**Exercise details**
Beneath this instruction is a listing; print exactly the lines in it starting at the line that contains "neck: (586, 358)" and going through the line that contains "left knee: (709, 383)".

**Data excerpts**
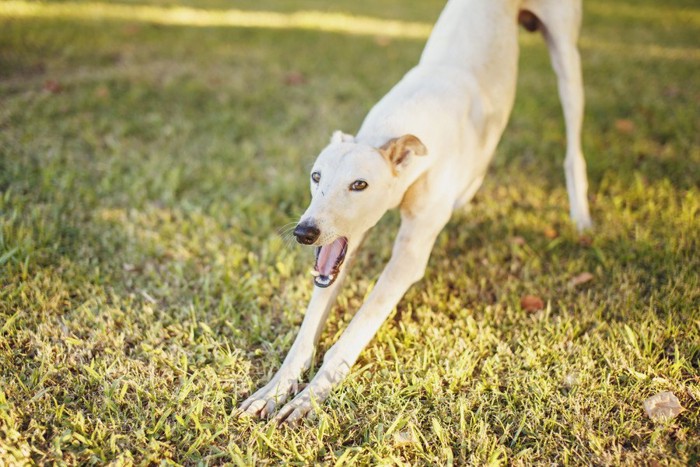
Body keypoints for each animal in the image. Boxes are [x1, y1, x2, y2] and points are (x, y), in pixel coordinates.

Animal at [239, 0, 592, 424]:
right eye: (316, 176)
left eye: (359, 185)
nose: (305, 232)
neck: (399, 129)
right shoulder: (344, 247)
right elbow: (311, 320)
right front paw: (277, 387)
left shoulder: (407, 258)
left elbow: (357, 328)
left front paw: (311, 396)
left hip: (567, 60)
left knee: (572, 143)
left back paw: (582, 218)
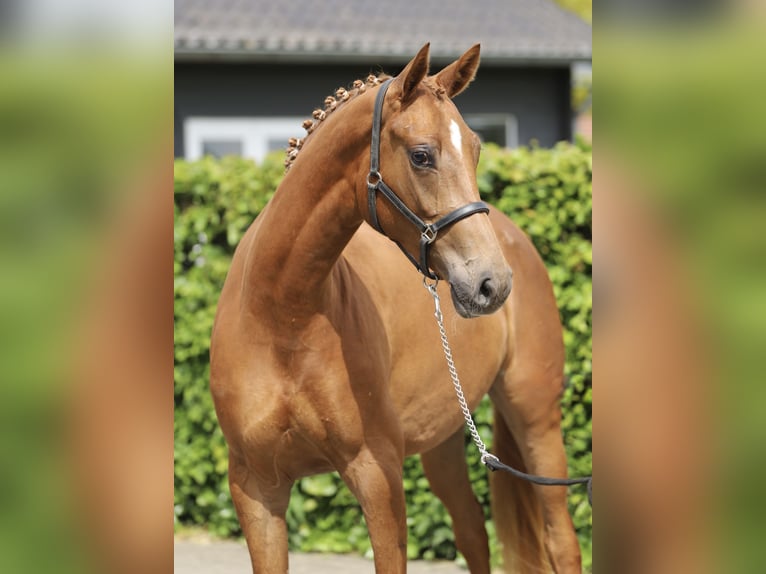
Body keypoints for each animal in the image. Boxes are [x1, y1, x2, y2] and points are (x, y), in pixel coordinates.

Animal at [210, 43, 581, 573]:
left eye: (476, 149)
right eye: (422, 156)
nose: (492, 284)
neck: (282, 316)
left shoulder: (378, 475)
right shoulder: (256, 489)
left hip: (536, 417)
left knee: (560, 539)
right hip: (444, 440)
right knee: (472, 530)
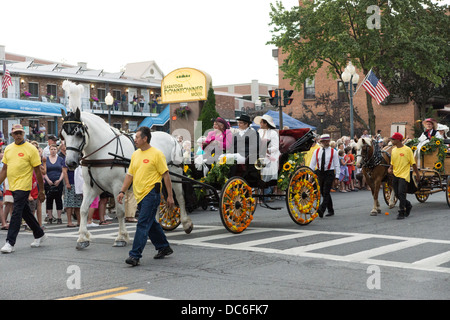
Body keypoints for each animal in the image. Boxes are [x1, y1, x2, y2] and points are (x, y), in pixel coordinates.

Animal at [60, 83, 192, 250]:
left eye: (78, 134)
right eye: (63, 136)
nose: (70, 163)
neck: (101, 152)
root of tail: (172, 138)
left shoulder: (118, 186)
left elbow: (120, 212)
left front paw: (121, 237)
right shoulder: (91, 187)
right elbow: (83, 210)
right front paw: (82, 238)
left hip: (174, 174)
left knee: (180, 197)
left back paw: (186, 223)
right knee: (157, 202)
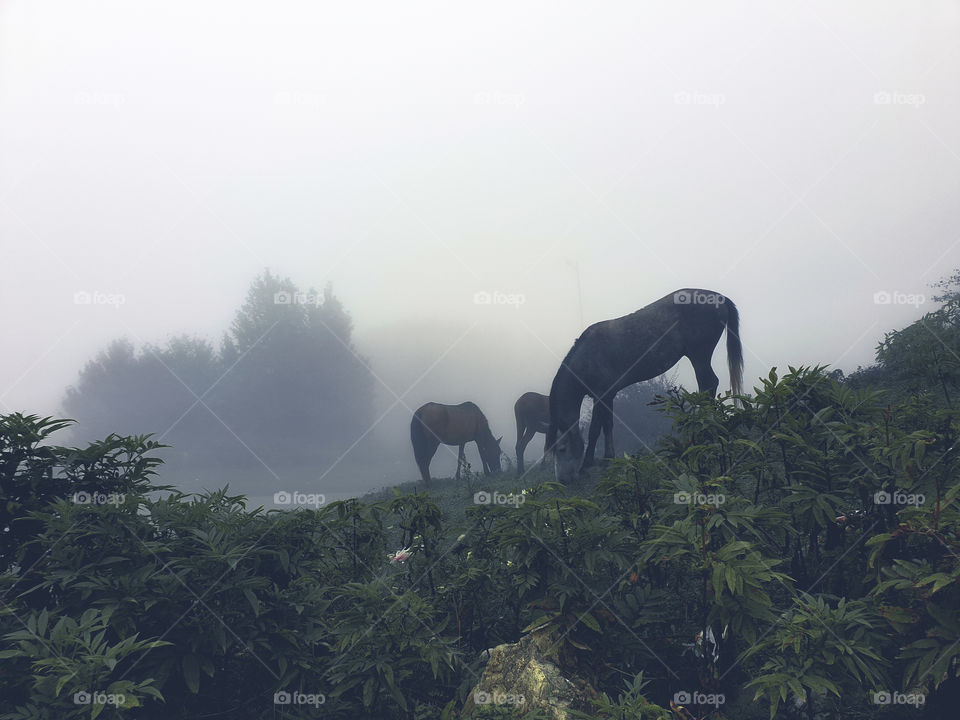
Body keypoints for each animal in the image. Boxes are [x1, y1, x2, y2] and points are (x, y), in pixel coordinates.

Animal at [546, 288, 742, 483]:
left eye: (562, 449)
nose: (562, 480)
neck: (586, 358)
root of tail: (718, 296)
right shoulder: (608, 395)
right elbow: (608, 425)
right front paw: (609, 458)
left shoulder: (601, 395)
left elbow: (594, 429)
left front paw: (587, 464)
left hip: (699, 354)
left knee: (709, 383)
--
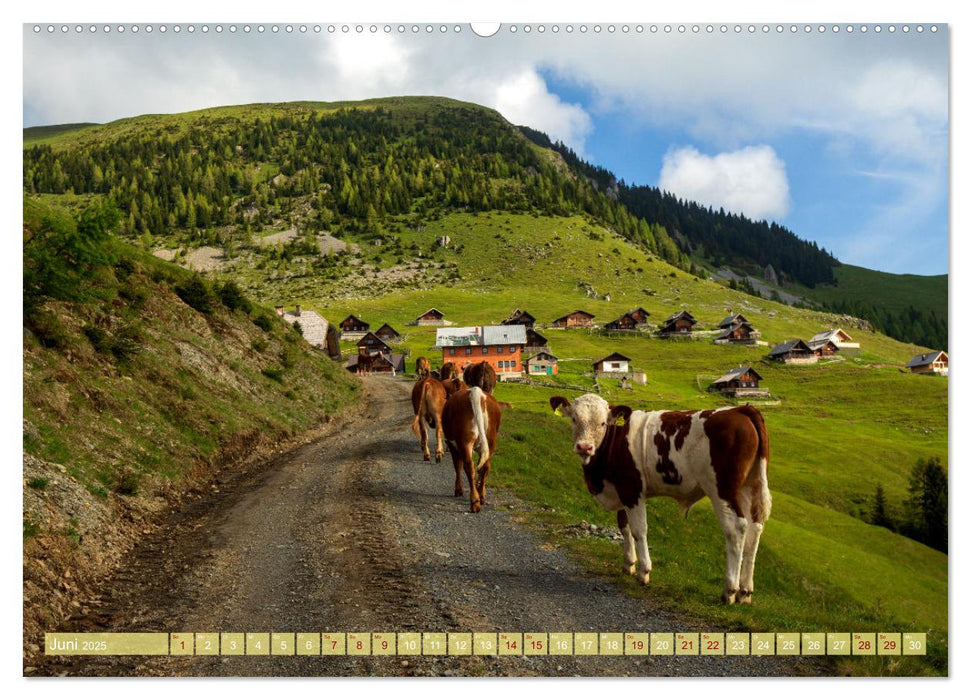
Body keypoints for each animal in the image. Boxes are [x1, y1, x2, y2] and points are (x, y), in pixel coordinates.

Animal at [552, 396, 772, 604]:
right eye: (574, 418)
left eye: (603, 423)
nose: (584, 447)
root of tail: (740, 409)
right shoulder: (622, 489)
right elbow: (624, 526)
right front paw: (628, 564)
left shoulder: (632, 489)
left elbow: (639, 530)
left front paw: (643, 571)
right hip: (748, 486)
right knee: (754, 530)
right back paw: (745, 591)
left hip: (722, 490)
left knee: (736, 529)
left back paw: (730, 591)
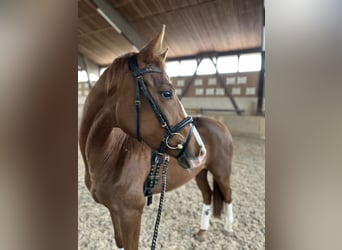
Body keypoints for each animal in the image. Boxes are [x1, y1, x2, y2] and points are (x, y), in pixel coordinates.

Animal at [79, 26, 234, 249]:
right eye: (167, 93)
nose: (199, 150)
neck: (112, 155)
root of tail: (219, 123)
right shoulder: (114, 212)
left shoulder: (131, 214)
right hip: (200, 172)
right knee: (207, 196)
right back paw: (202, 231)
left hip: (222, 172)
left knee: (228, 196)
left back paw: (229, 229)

**Answer to the exercise**
neck: (586, 358)
root of tail: (718, 296)
right shoulder: (608, 395)
right elbow: (608, 425)
right front paw: (609, 458)
left shoulder: (601, 395)
left elbow: (594, 429)
left front paw: (587, 464)
left hip: (699, 354)
left knee: (709, 383)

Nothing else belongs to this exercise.